Source data »
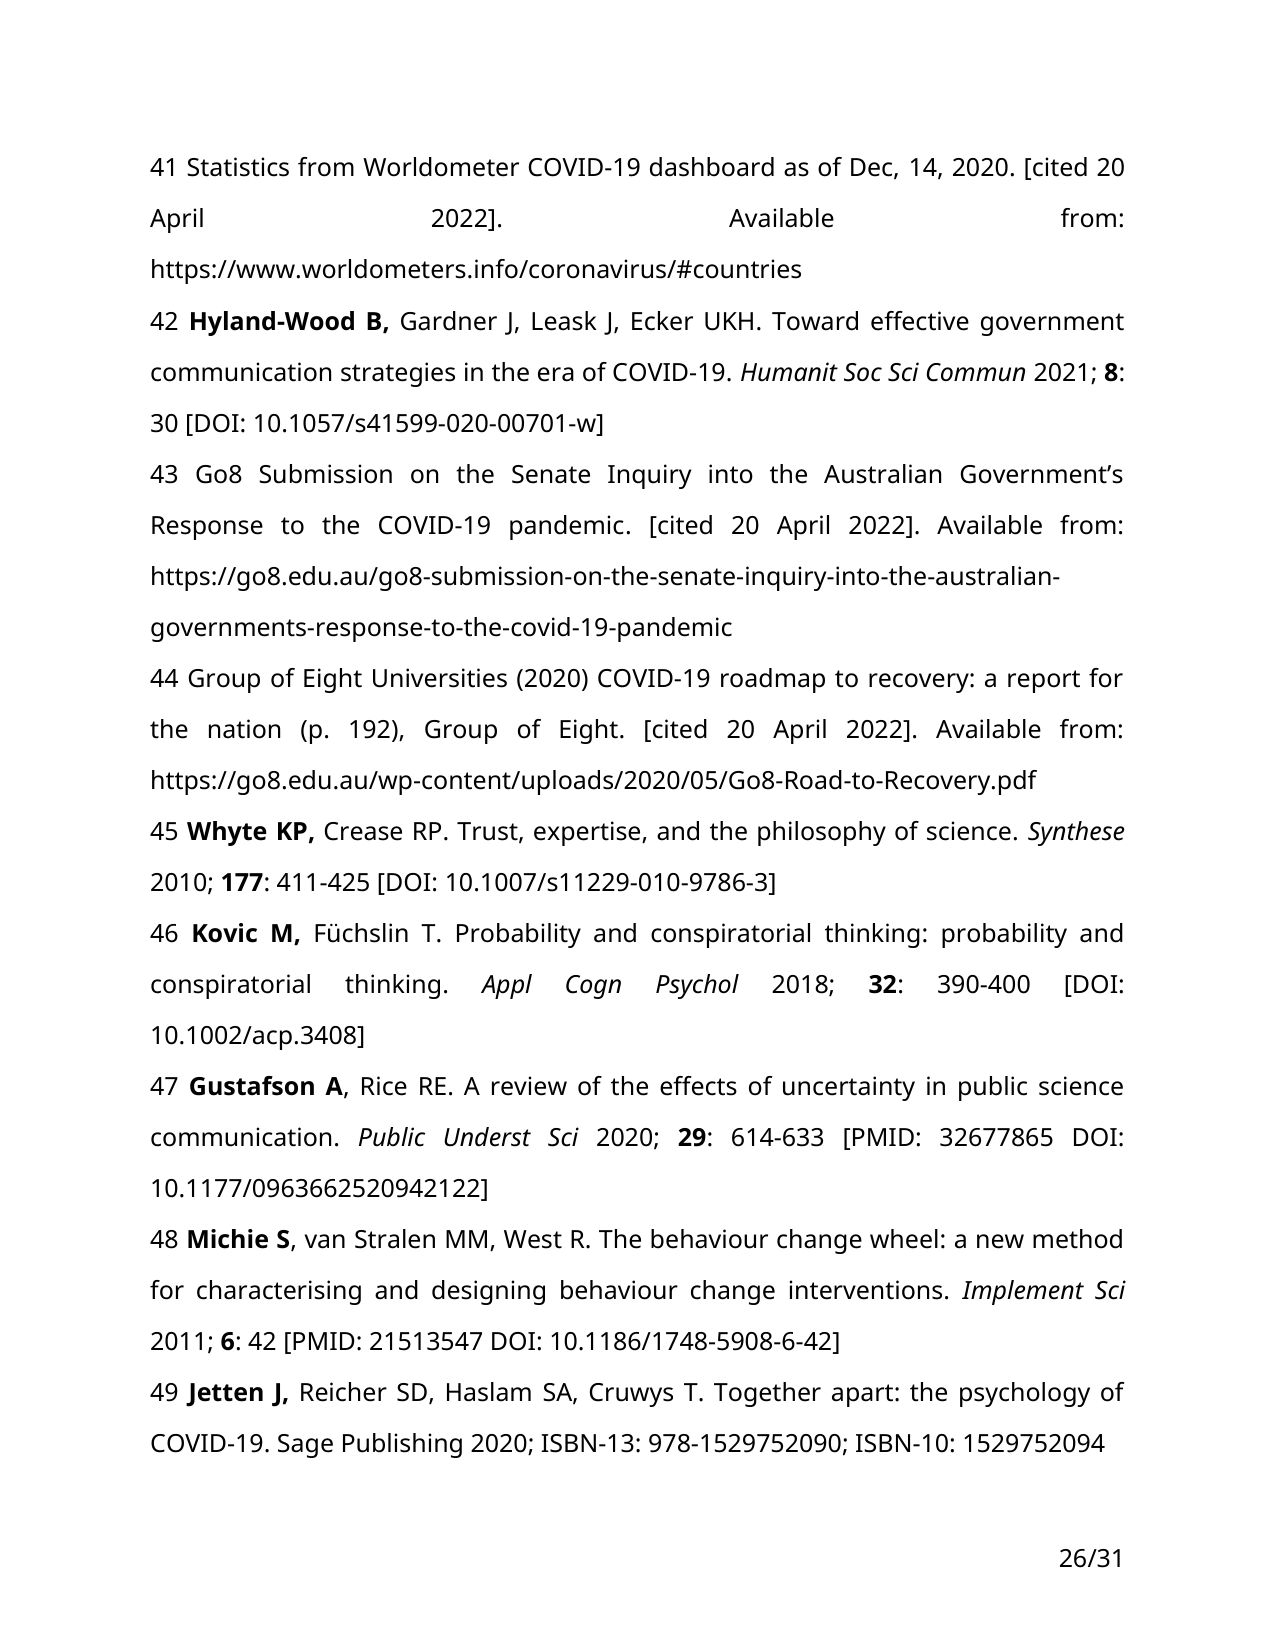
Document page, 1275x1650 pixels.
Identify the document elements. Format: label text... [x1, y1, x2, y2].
...
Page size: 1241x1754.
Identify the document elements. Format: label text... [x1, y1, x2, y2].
==
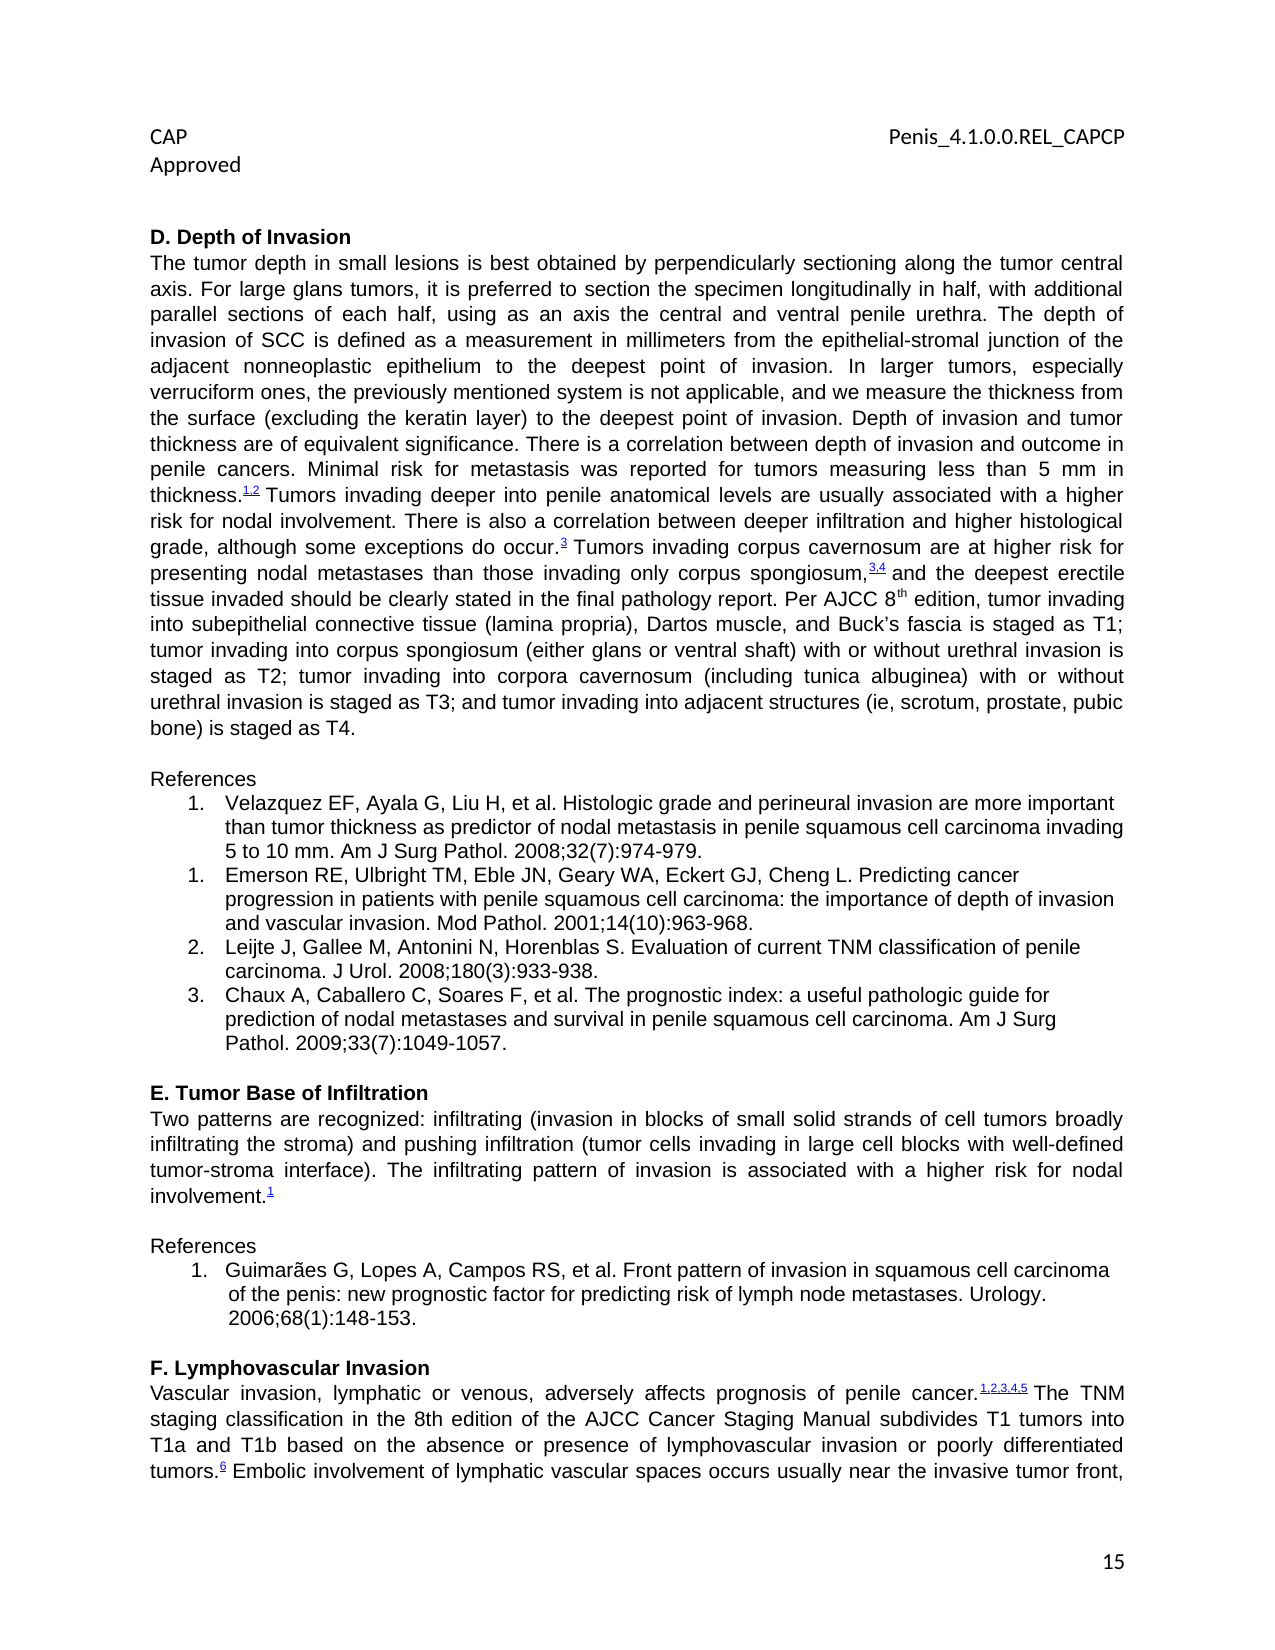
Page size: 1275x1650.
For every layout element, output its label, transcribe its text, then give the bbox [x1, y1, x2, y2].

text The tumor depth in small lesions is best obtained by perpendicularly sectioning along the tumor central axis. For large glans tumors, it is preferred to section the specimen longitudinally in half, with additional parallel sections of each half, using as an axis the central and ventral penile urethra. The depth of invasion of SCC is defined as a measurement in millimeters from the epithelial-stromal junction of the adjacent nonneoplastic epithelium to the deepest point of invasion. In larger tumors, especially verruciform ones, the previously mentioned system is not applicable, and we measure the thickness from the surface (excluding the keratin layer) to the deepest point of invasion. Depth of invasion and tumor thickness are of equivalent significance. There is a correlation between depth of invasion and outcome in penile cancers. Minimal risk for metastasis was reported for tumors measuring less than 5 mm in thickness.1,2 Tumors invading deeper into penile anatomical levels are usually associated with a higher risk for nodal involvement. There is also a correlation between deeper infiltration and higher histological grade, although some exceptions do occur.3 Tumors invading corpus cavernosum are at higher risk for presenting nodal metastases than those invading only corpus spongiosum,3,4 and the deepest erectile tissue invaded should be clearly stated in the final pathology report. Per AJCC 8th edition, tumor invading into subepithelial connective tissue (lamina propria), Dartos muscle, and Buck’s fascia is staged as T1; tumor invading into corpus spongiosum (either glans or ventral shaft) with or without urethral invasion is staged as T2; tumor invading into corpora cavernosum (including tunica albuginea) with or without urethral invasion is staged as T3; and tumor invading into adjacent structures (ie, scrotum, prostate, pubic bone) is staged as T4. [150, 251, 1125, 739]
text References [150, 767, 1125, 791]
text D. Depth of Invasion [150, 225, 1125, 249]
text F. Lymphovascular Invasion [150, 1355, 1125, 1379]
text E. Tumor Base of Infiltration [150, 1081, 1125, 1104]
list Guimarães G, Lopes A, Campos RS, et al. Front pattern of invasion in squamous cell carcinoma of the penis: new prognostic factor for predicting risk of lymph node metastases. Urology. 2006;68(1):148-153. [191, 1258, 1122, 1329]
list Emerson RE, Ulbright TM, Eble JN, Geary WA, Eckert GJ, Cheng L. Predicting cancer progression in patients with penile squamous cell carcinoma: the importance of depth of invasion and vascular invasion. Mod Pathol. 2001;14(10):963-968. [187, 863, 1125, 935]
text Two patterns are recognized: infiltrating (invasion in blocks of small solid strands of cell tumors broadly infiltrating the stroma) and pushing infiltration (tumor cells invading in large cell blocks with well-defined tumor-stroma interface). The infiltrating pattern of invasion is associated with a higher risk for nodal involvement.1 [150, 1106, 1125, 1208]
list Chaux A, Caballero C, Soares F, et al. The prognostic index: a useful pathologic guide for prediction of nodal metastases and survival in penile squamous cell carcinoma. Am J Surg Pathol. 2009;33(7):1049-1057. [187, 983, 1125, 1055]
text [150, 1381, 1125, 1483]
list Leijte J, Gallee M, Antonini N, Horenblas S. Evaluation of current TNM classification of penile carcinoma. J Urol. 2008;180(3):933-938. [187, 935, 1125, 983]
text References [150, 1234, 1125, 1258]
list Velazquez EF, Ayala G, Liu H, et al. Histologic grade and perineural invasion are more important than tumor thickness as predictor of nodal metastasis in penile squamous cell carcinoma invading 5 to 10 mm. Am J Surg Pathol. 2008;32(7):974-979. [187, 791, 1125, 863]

What the task asks »
Using the entries, count how many lines contain the string "size". Write only the number.

Solved exercise »
2